Guidance counsellors are placed in high schools, therapists are assigned to preside over elementary school classrooms, but somehow that does not reduce the fear that mentally ill children face. The sense of being different, of not belonging, of being detached, that will not subside, even with the added promise and presence of medical aid. Learning to live life, whilst simultaneously attempting to navigate reality behind the lens of mental illness, is not quite so clinical as we have been led to believe. Psychiatric aid is a base comfort, but when stigma against the mentally ill pervades all levels of society, no true progress can be made.
When children see caricatures of the neurodivergent played out in television, when the autistic are mocked for cheap comedy (see: The Big Bang Theory), when ‘mental institutions’ are made horrific and violent, mentally ill children learn to hate themselves, fear others, doubt medical aid and close themselves off from any genuine assistance. They become infinitely more willing to pretend their depression, their anxiety, their paranoia, their delusions, their hallucinations and their fear do not really exist, for how could they? Only ‘weird’ children are sick! Only ‘crazy people’ feel this sad, and ‘they’ get sent to the ‘asylum.’

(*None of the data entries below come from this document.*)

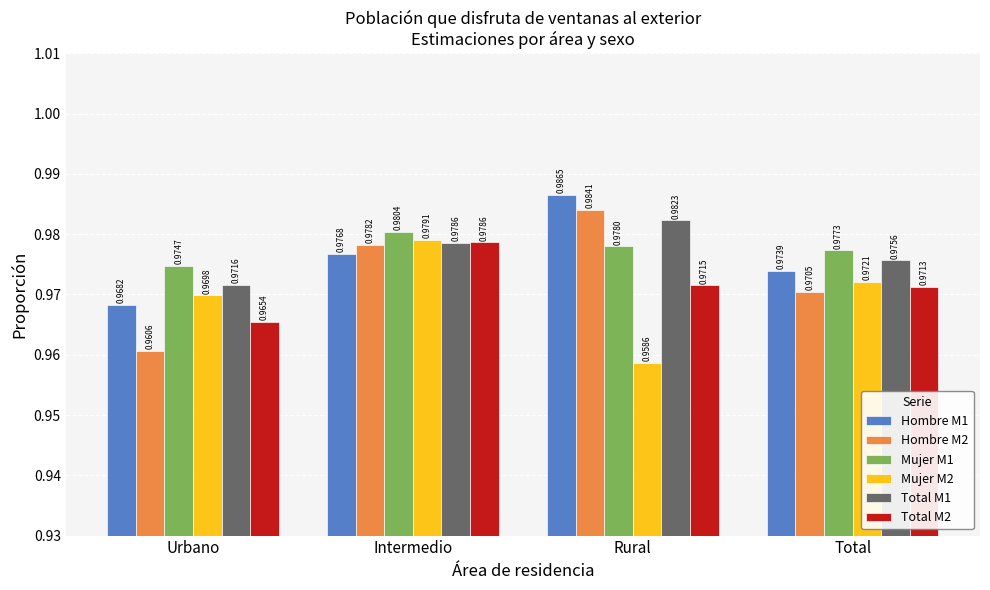

Is the value of Total M1 at Rural greater than the value of Hombre M1 at Total?

Yes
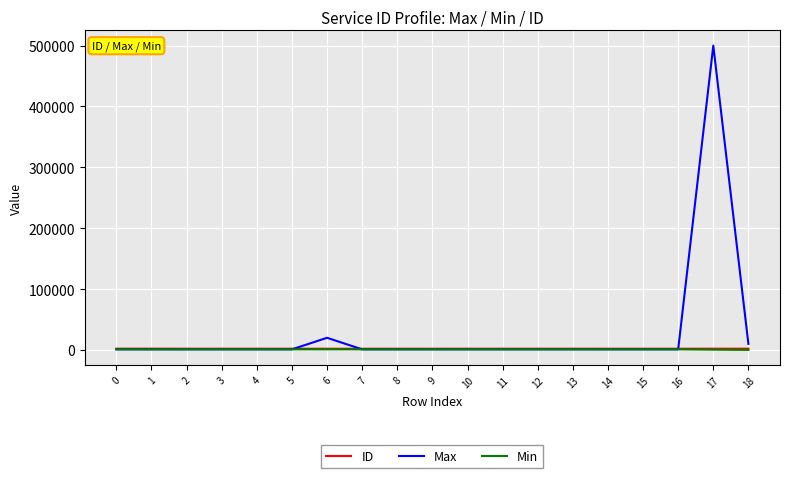

What is the lowest value of the ID series?

1995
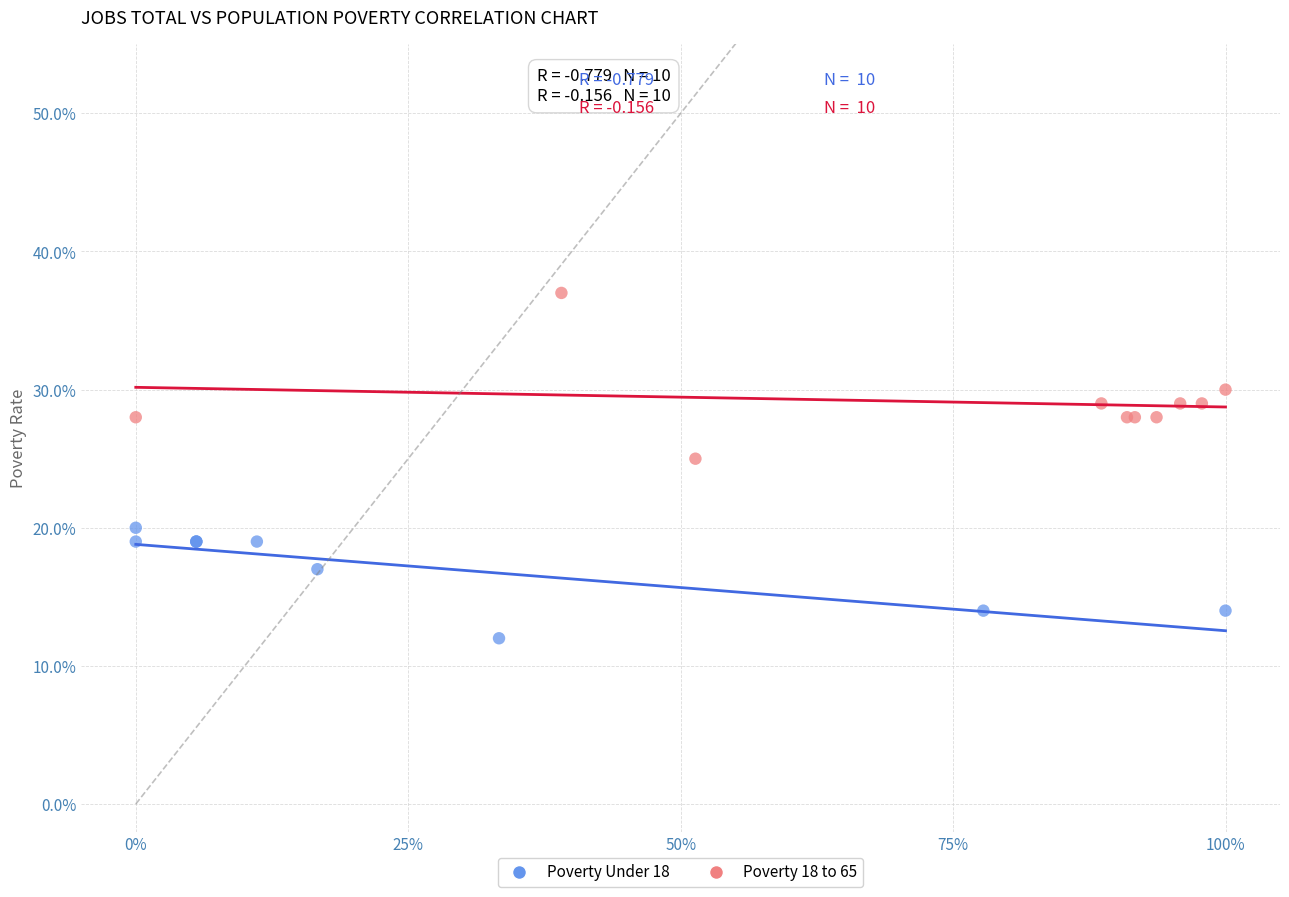

What are all the series names shown in the legend?

Poverty Under 18, Poverty 18 to 65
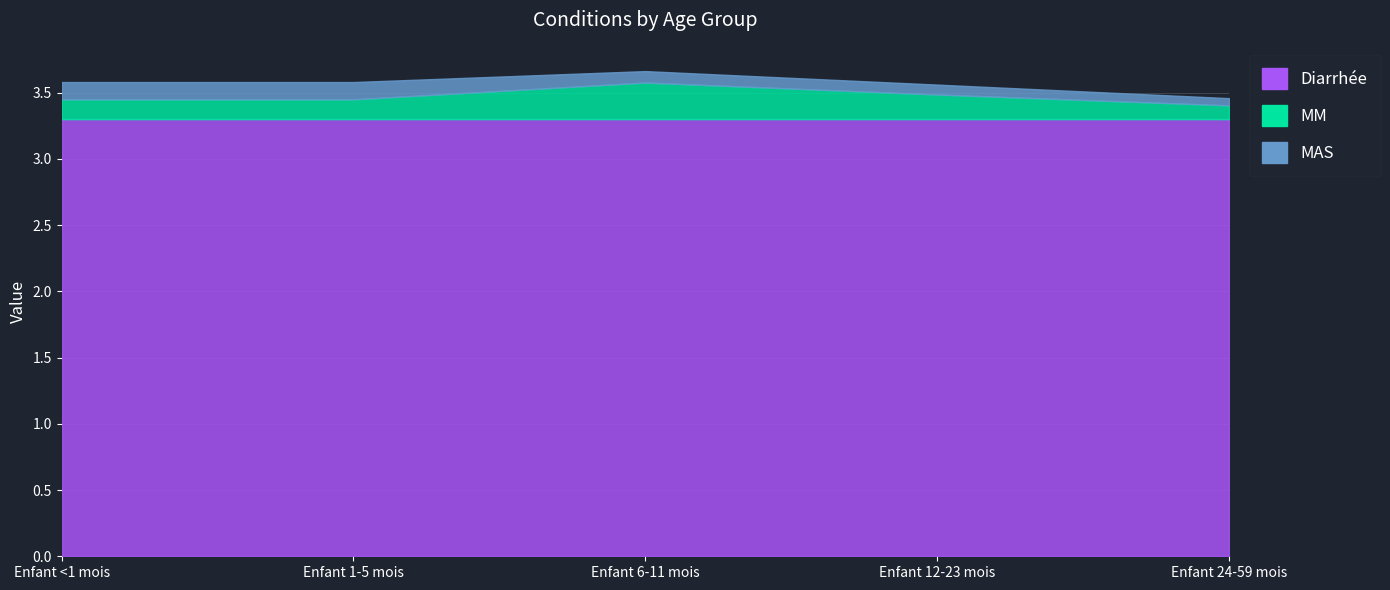

How many lines are shown in the chart?

3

It is an irrefutable fact that mentally ill people exist, and that the amount of mentally ill children and young adults only continues to climb. The numbers do not lie, the consistently full psychiatric ward does not lie, but most importantly, the mentally ill themselves do not lie. Even still, mental illness is hardly given the respect and care it deserves. How high must the toll reach before the severity of mental illness is truly considered for the life changing entity that it is? Even when hospitals are half full with people seeking aid for their mental illness, the neurodivergent go without respect, without proper care, without education about themselves, and without early promise that they are not defective for existing in their own skin.